Y. D. Padheriya P. D. Rabari M. M. Islam K. N. Wadhwani
Vol 8(2), 167-172

The study was conducted on five adult clinically healthy Kachchhi camels (B.W. 450-550kg) to assess the effect of different payloads (L1-1500kg, L2-2000kg and L3-2500kg), seasons (S1- summer, S2-Hot humid and S3- winter) and work rest cycles (WR1:2h (W) - 1h (R) + 2h (W) - 1h (R) + 2h (W) - 1h (R) and WR2: 1h (W) - 15 min (R) - 1h (W) - 15 min (R) - 1h (W) - 1h (R) - 1h (W) - 15 min (R) - 1h (W) - 15 min (R) - 1h (W)) on physiological responses like rectal temperature (℉), respiration rate (No./min), pulse rate (No./min). The rectal temperature (℉) increased by 3.00 (3.04%) and 3.24 (3.30%), 7.64 (7.88%) and 6.50 (7.88%), 4.24 (4.37%) and 3.52 (3.60%) during S1, S2 and S3, respectively in WR1 and WR2 at end of work. The percentage rise in respiration rate (No. /min) in WR1 and WR2 was 58.71 and 59.03, 122.37 and 89.12 and 43.71 and 48.70 during S1, S2 and S3, respectively. The percentage rise in pulse rate was the lowest in S3 season (43.60 and 50.34) followed by S1 (47.53 and 50.47) and S2 season (64.22 and 76.9) respectively in WR1 and WR2. This indicated that camel can work comfortably under WR1 compared to WR2.

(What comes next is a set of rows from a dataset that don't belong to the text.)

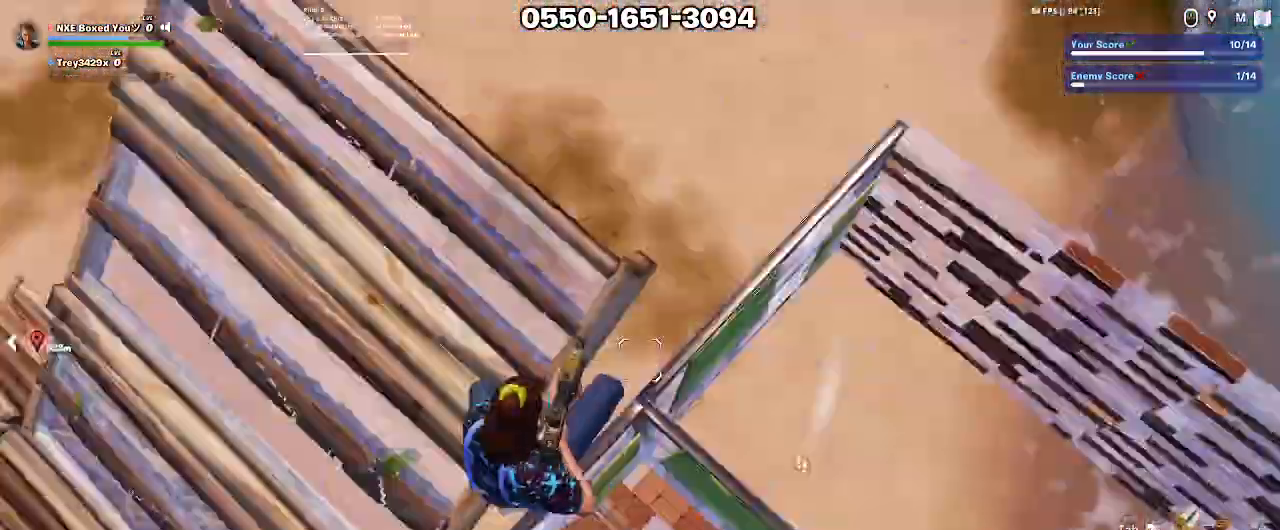
{"keys": [], "mouse": [], "events": [[100, "1", "down"], [150, "1", "up"], [200, "ctrl", "down"], [433, "ctrl", "up"]]}
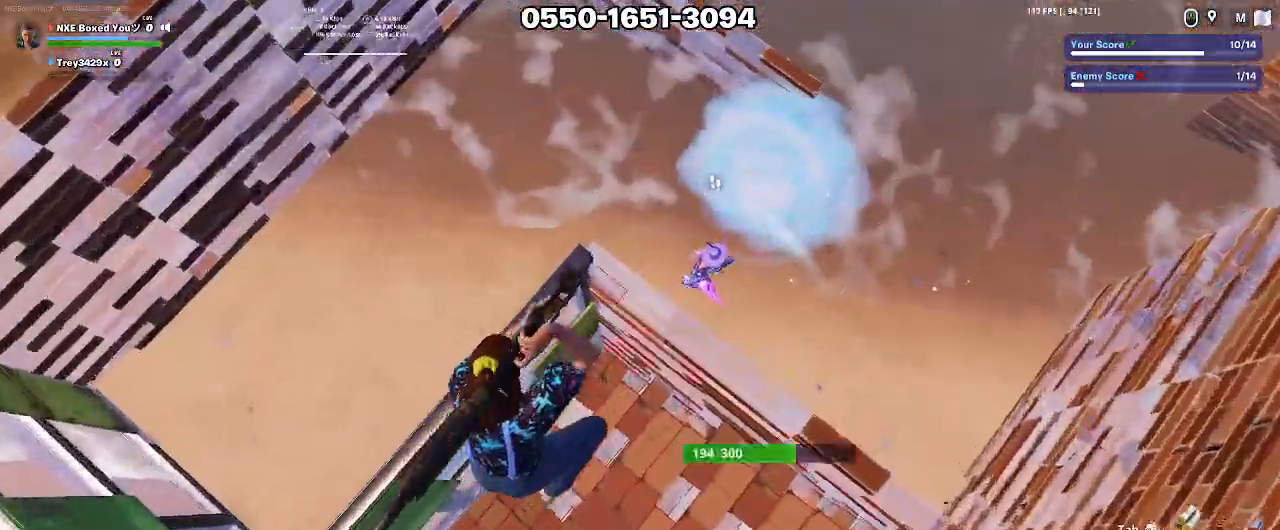
{"keys": [], "mouse": [], "events": []}
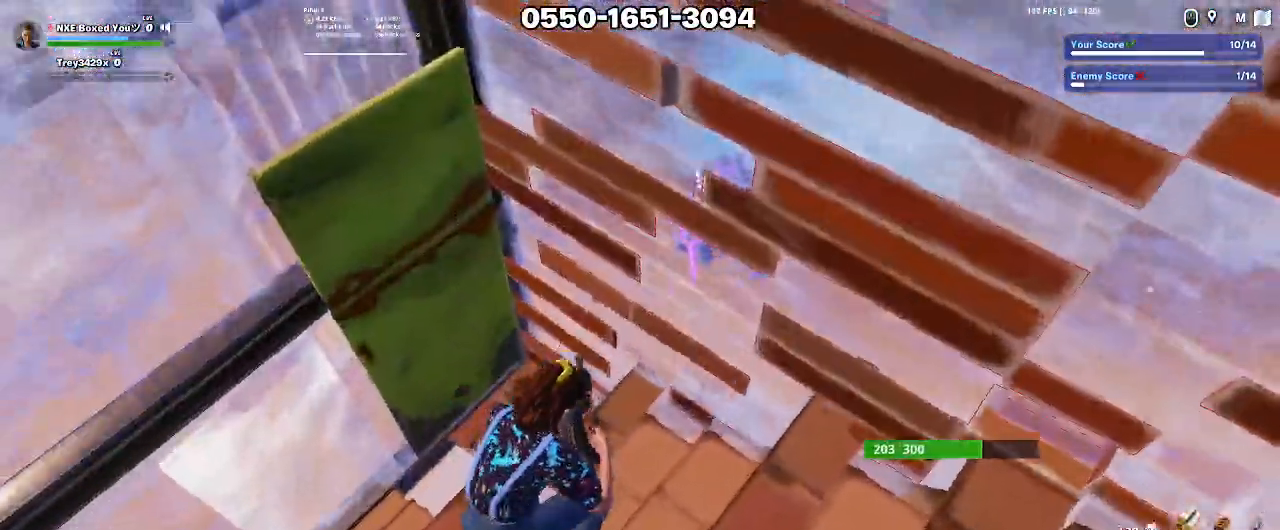
{"keys": ["d", "space"], "mouse": [], "events": [[183, "d", "down"], [367, "space", "down"]]}
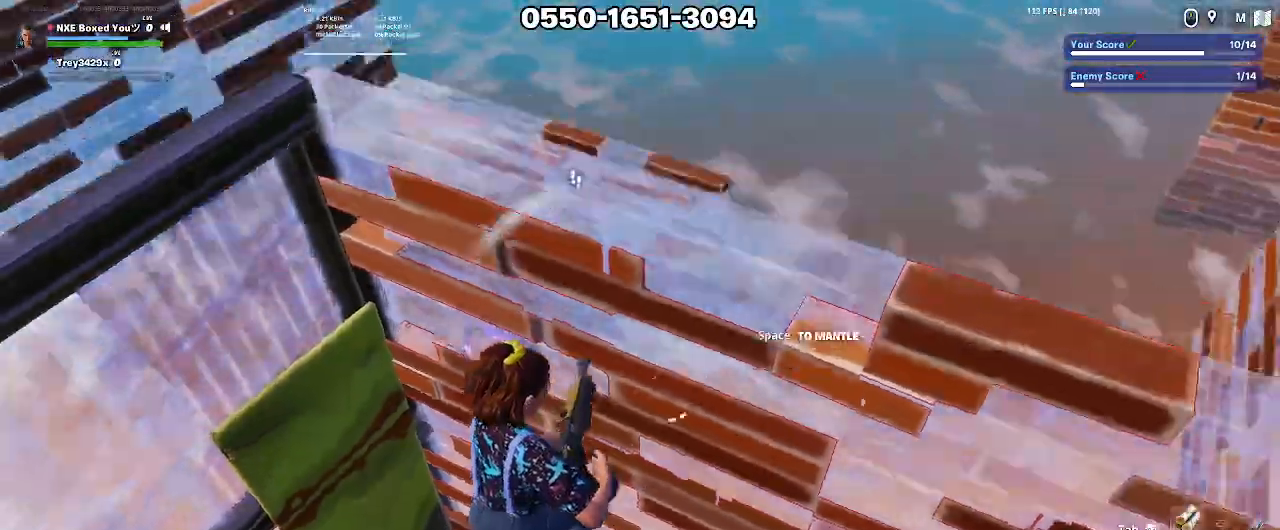
{"keys": ["d"], "mouse": [], "events": [[17, "s", "down"], [17, "space", "up"], [67, "d", "up"], [200, "d", "down"], [300, "s", "up"]]}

Keywords : Kachchhi Camel Physiological Responses Payloads Seasons Work Rest Cycles


Though camels have been used as draught animals for years, not much information is available of their physiological responses before and after work under different work rest cycles at various combinations of draught, speed and work rest cycle in different environmental condition in India (Anonymous, 1999 and Verma and Mathur, 2002).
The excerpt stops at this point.